(Consegna) Nel testo su filosofia e poesia, a che cosa la filosofia cerca di riportare ogni elemento?

(Testo della pagina)
────────────────────────────────────────

Giovanna Fracassi: Filosofia
e poesia affrontano in modo diverso gli stessi temi: l’origine e la fine
dell’Universo, il destino dell’uomo, la felicità, il dolore, la morte. Ma sono assai diversi gli strumenti di cui si
servono. La poesia ci permette un contatto più immediato con la realtà perché
ci fa entrare in comunicazione con le persone, ci permette
di penetrare, con la nostra
sensibilità e la nostra intelligenza, nelle situazioni più varie e ci consente
un approccio alle cose che ci circondano e alla natura, molto profondo
e pervasivo. Lo sguardo del poeta coglie, osserva, interpreta e ricompone tutto
ciò che lo circonda. Si scrivono poesie su ogni argomento, il lavoro, l’impegno
civile, la religione, l’arte, il mondo delle piccole cose, la propria casa, il
giardino o ancora la vita dei campi o
nella città, l’amore in tutte le sue declinazioni, l’amicizia, i sentimenti
positivi come anche quelli negativi, la malattia. Nulla si sottrae all’osservazione acuta e piena di pathos e di
vita del poeta. La filosofia si occupa
dell’indagine razionale, sottopone ogni
quesito, ogni problema all’indagine della ragione nel tentativo di riportare
ogni elemento ad un Uno, ad un Tutto originario. La poesia non ha questo scopo:
anzi vive della molteplicità, si sostanzia
della varietà dell’essere e della vicenda umana in questo solo mondo
conoscibile e interpretabile. E lo fa con tutta la sua forza immaginativa e
creatrice arrivando a quell’immediatezza che coinvolge e comunica, laddove la
filosofia necessita di lunghe e approfondite riflessioni e razionalizzazioni. Ma
non c’è vera poesia senza filosofia perché l’oggetto dell’indagine, alla fine, è
appunto lo stesso: l‘Uomo gettato in questa vita, in questo Universo. Quindi
non sono d’accordo con questa affermazione: non vi è, a mio parere, superiorità
dell’una sull’altra. Hanno pari valore, pari dignità nella loro specificità.

────────────────────────────────────────

(Voci del dataset)

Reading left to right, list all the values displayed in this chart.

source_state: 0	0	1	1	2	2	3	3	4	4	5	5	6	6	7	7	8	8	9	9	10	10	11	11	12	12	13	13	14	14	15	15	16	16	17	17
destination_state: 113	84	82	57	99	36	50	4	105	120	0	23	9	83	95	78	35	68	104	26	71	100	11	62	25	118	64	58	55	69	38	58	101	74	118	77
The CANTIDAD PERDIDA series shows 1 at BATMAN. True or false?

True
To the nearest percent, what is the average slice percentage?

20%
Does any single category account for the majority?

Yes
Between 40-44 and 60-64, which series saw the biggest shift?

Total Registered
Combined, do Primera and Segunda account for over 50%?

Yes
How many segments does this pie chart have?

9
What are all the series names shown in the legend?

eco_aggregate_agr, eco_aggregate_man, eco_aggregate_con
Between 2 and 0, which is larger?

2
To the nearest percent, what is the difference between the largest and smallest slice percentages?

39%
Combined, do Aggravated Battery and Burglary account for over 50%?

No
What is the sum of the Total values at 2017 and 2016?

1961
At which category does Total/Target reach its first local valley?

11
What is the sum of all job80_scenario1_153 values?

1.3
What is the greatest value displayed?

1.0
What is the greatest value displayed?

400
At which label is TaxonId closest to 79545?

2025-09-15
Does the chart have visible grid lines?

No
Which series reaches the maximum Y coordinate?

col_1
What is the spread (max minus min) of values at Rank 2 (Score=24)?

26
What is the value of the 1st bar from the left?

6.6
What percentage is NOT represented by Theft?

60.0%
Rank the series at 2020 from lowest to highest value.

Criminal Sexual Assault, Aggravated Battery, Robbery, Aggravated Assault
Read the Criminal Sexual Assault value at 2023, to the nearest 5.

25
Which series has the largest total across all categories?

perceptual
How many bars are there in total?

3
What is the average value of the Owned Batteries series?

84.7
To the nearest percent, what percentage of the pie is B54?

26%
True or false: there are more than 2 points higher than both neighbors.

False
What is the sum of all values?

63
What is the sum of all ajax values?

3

────────────────────────────────────────

(Risposta) Ad un Uno, ad un Tutto originario.